* _Directions_
Please convert the material below into a JSON list of strings, with one string per line and any blank lines omitted.

Records excerpted from a collection:
______
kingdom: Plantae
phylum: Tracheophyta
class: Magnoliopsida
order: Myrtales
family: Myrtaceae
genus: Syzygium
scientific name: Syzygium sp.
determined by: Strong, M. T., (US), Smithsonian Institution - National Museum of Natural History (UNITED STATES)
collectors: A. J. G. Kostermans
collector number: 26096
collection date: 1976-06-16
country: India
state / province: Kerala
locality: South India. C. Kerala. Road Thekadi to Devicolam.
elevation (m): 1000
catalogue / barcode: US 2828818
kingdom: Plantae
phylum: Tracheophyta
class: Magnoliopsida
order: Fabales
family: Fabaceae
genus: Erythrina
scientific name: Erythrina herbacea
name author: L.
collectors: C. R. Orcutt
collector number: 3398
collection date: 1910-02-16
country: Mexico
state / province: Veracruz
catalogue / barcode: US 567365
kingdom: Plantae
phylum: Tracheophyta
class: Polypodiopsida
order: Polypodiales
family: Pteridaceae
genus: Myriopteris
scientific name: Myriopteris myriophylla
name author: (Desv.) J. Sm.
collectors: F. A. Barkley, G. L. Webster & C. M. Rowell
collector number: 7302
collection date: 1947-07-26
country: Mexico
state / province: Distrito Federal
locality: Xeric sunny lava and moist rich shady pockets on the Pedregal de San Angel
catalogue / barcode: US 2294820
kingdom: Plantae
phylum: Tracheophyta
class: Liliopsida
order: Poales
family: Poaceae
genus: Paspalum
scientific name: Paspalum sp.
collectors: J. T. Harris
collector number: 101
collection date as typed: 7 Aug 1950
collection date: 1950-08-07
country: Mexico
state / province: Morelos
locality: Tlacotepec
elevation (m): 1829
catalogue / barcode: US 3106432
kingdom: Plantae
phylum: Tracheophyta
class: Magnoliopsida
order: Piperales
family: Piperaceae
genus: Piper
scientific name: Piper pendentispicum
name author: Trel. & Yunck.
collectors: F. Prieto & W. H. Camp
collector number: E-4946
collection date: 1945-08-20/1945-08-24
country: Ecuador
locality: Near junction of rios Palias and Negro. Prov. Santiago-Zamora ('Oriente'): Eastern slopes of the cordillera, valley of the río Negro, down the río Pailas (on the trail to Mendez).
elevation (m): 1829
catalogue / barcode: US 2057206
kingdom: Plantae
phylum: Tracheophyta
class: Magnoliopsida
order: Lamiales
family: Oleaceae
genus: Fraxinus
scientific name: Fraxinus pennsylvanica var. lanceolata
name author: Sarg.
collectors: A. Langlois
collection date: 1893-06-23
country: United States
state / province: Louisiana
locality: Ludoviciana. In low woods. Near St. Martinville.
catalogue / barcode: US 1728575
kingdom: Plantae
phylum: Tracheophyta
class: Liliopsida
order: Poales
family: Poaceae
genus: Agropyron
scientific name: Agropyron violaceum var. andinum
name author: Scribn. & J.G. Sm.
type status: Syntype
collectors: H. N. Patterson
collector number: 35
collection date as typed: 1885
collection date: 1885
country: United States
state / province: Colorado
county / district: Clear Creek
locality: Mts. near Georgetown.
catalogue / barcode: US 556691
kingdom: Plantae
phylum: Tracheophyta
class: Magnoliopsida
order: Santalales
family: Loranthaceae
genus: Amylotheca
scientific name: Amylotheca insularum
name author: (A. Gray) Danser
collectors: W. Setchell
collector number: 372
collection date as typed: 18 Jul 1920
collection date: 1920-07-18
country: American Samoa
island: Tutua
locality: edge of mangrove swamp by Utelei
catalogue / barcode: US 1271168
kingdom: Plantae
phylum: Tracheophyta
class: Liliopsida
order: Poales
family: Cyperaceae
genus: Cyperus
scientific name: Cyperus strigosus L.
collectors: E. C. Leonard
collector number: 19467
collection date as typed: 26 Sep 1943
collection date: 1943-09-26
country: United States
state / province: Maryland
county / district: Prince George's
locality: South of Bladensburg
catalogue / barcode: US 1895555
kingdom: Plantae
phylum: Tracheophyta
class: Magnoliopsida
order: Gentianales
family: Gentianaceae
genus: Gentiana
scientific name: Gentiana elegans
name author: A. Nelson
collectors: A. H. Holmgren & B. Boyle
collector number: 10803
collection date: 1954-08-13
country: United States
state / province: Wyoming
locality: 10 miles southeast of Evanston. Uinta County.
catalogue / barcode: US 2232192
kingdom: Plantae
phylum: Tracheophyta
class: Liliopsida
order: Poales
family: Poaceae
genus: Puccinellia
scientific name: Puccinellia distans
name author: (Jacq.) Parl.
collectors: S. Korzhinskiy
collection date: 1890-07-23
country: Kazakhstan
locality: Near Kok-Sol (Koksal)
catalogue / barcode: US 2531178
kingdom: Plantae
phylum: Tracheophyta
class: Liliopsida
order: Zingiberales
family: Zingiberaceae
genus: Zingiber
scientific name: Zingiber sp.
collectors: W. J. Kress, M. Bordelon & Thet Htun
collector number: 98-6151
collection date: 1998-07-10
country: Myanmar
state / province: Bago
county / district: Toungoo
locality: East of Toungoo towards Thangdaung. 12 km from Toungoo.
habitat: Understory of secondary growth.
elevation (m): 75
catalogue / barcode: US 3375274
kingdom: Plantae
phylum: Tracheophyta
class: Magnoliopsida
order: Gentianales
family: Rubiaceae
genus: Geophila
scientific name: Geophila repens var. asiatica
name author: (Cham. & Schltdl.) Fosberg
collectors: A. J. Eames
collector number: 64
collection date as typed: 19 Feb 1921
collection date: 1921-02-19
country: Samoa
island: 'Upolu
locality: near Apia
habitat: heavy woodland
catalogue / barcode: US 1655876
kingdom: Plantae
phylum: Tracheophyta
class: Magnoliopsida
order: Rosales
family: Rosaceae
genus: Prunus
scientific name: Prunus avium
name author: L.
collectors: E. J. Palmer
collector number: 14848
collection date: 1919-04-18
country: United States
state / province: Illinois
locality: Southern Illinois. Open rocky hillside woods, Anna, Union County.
______
* _Written answer_
[
  "kingdom: Plantae",
  "phylum: Tracheophyta",
  "class: Magnoliopsida",
  "order: Myrtales",
  "family: Myrtaceae",
  "genus: Syzygium",
  "scientific name: Syzygium sp.",
  "determined by: Strong, M. T., (US), Smithsonian Institution - National Museum of Natural History (UNITED STATES)",
  "collectors: A. J. G. Kostermans",
  "collector number: 26096",
  "collection date: 1976-06-16",
  "country: India",
  "state / province: Kerala",
  "locality: South India. C. Kerala. Road Thekadi to Devicolam.",
  "elevation (m): 1000",
  "catalogue / barcode: US 2828818",
  "kingdom: Plantae",
  "phylum: Tracheophyta",
  "class: Magnoliopsida",
  "order: Fabales",
  "family: Fabaceae",
  "genus: Erythrina",
  "scientific name: Erythrina herbacea",
  "name author: L.",
  "collectors: C. R. Orcutt",
  "collector number: 3398",
  "collection date: 1910-02-16",
  "country: Mexico",
  "state / province: Veracruz",
  "catalogue / barcode: US 567365",
  "kingdom: Plantae",
  "phylum: Tracheophyta",
  "class: Polypodiopsida",
  "order: Polypodiales",
  "family: Pteridaceae",
  "genus: Myriopteris",
  "scientific name: Myriopteris myriophylla",
  "name author: (Desv.) J. Sm.",
  "collectors: F. A. Barkley, G. L. Webster & C. M. Rowell",
  "collector number: 7302",
  "collection date: 1947-07-26",
  "country: Mexico",
  "state / province: Distrito Federal",
  "locality: Xeric sunny lava and moist rich shady pockets on the Pedregal de San Angel",
  "catalogue / barcode: US 2294820",
  "kingdom: Plantae",
  "phylum: Tracheophyta",
  "class: Liliopsida",
  "order: Poales",
  "family: Poaceae",
  "genus: Paspalum",
  "scientific name: Paspalum sp.",
  "collectors: J. T. Harris",
  "collector number: 101",
  "collection date as typed: 7 Aug 1950",
  "collection date: 1950-08-07",
  "country: Mexico",
  "state / province: Morelos",
  "locality: Tlacotepec",
  "elevation (m): 1829",
  "catalogue / barcode: US 3106432",
  "kingdom: Plantae",
  "phylum: Tracheophyta",
  "class: Magnoliopsida",
  "order: Piperales",
  "family: Piperaceae",
  "genus: Piper",
  "scientific name: Piper pendentispicum",
  "name author: Trel. & Yunck.",
  "collectors: F. Prieto & W. H. Camp",
  "collector number: E-4946",
  "collection date: 1945-08-20/1945-08-24",
  "country: Ecuador",
  "locality: Near junction of rios Palias and Negro. Prov. Santiago-Zamora ('Oriente'): Eastern slopes of the cordillera, valley of the río Negro, down the río Pailas (on the trail to Mendez).",
  "elevation (m): 1829",
  "catalogue / barcode: US 2057206",
  "kingdom: Plantae",
  "phylum: Tracheophyta",
  "class: Magnoliopsida",
  "order: Lamiales",
  "family: Oleaceae",
  "genus: Fraxinus",
  "scientific name: Fraxinus pennsylvanica var. lanceolata",
  "name author: Sarg.",
  "collectors: A. Langlois",
  "collection date: 1893-06-23",
  "country: United States",
  "state / province: Louisiana",
  "locality: Ludoviciana. In low woods. Near St. Martinville.",
  "catalogue / barcode: US 1728575",
  "kingdom: Plantae",
  "phylum: Tracheophyta",
  "class: Liliopsida",
  "order: Poales",
  "family: Poaceae",
  "genus: Agropyron",
  "scientific name: Agropyron violaceum var. andinum",
  "name author: Scribn. & J.G. Sm.",
  "type status: Syntype",
  "collectors: H. N. Patterson",
  "collector number: 35",
  "collection date as typed: 1885",
  "collection date: 1885",
  "country: United States",
  "state / province: Colorado",
  "county / district: Clear Creek",
  "locality: Mts. near Georgetown.",
  "catalogue / barcode: US 556691",
  "kingdom: Plantae",
  "phylum: Tracheophyta",
  "class: Magnoliopsida",
  "order: Santalales",
  "family: Loranthaceae",
  "genus: Amylotheca",
  "scientific name: Amylotheca insularum",
  "name author: (A. Gray) Danser",
  "collectors: W. Setchell",
  "collector number: 372",
  "collection date as typed: 18 Jul 1920",
  "collection date: 1920-07-18",
  "country: American Samoa",
  "island: Tutua",
  "locality: edge of mangrove swamp by Utelei",
  "catalogue / barcode: US 1271168",
  "kingdom: Plantae",
  "phylum: Tracheophyta",
  "class: Liliopsida",
  "order: Poales",
  "family: Cyperaceae",
  "genus: Cyperus",
  "scientific name: Cyperus strigosus L.",
  "collectors: E. C. Leonard",
  "collector number: 19467",
  "collection date as typed: 26 Sep 1943",
  "collection date: 1943-09-26",
  "country: United States",
  "state / province: Maryland",
  "county / district: Prince George's",
  "locality: South of Bladensburg",
  "catalogue / barcode: US 1895555",
  "kingdom: Plantae",
  "phylum: Tracheophyta",
  "class: Magnoliopsida",
  "order: Gentianales",
  "family: Gentianaceae",
  "genus: Gentiana",
  "scientific name: Gentiana elegans",
  "name author: A. Nelson",
  "collectors: A. H. Holmgren & B. Boyle",
  "collector number: 10803",
  "collection date: 1954-08-13",
  "country: United States",
  "state / province: Wyoming",
  "locality: 10 miles southeast of Evanston. Uinta County.",
  "catalogue / barcode: US 2232192",
  "kingdom: Plantae",
  "phylum: Tracheophyta",
  "class: Liliopsida",
  "order: Poales",
  "family: Poaceae",
  "genus: Puccinellia",
  "scientific name: Puccinellia distans",
  "name author: (Jacq.) Parl.",
  "collectors: S. Korzhinskiy",
  "collection date: 1890-07-23",
  "country: Kazakhstan",
  "locality: Near Kok-Sol (Koksal)",
  "catalogue / barcode: US 2531178",
  "kingdom: Plantae",
  "phylum: Tracheophyta",
  "class: Liliopsida",
  "order: Zingiberales",
  "family: Zingiberaceae",
  "genus: Zingiber",
  "scientific name: Zingiber sp.",
  "collectors: W. J. Kress, M. Bordelon & Thet Htun",
  "collector number: 98-6151",
  "collection date: 1998-07-10",
  "country: Myanmar",
  "state / province: Bago",
  "county / district: Toungoo",
  "locality: East of Toungoo towards Thangdaung. 12 km from Toungoo.",
  "habitat: Understory of secondary growth.",
  "elevation (m): 75",
  "catalogue / barcode: US 3375274",
  "kingdom: Plantae",
  "phylum: Tracheophyta",
  "class: Magnoliopsida",
  "order: Gentianales",
  "family: Rubiaceae",
  "genus: Geophila",
  "scientific name: Geophila repens var. asiatica",
  "name author: (Cham. & Schltdl.) Fosberg",
  "collectors: A. J. Eames",
  "collector number: 64",
  "collection date as typed: 19 Feb 1921",
  "collection date: 1921-02-19",
  "country: Samoa",
  "island: 'Upolu",
  "locality: near Apia",
  "habitat: heavy woodland",
  "catalogue / barcode: US 1655876",
  "kingdom: Plantae",
  "phylum: Tracheophyta",
  "class: Magnoliopsida",
  "order: Rosales",
  "family: Rosaceae",
  "genus: Prunus",
  "scientific name: Prunus avium",
  "name author: L.",
  "collectors: E. J. Palmer",
  "collector number: 14848",
  "collection date: 1919-04-18",
  "country: United States",
  "state / province: Illinois",
  "locality: Southern Illinois. Open rocky hillside woods, Anna, Union County."
]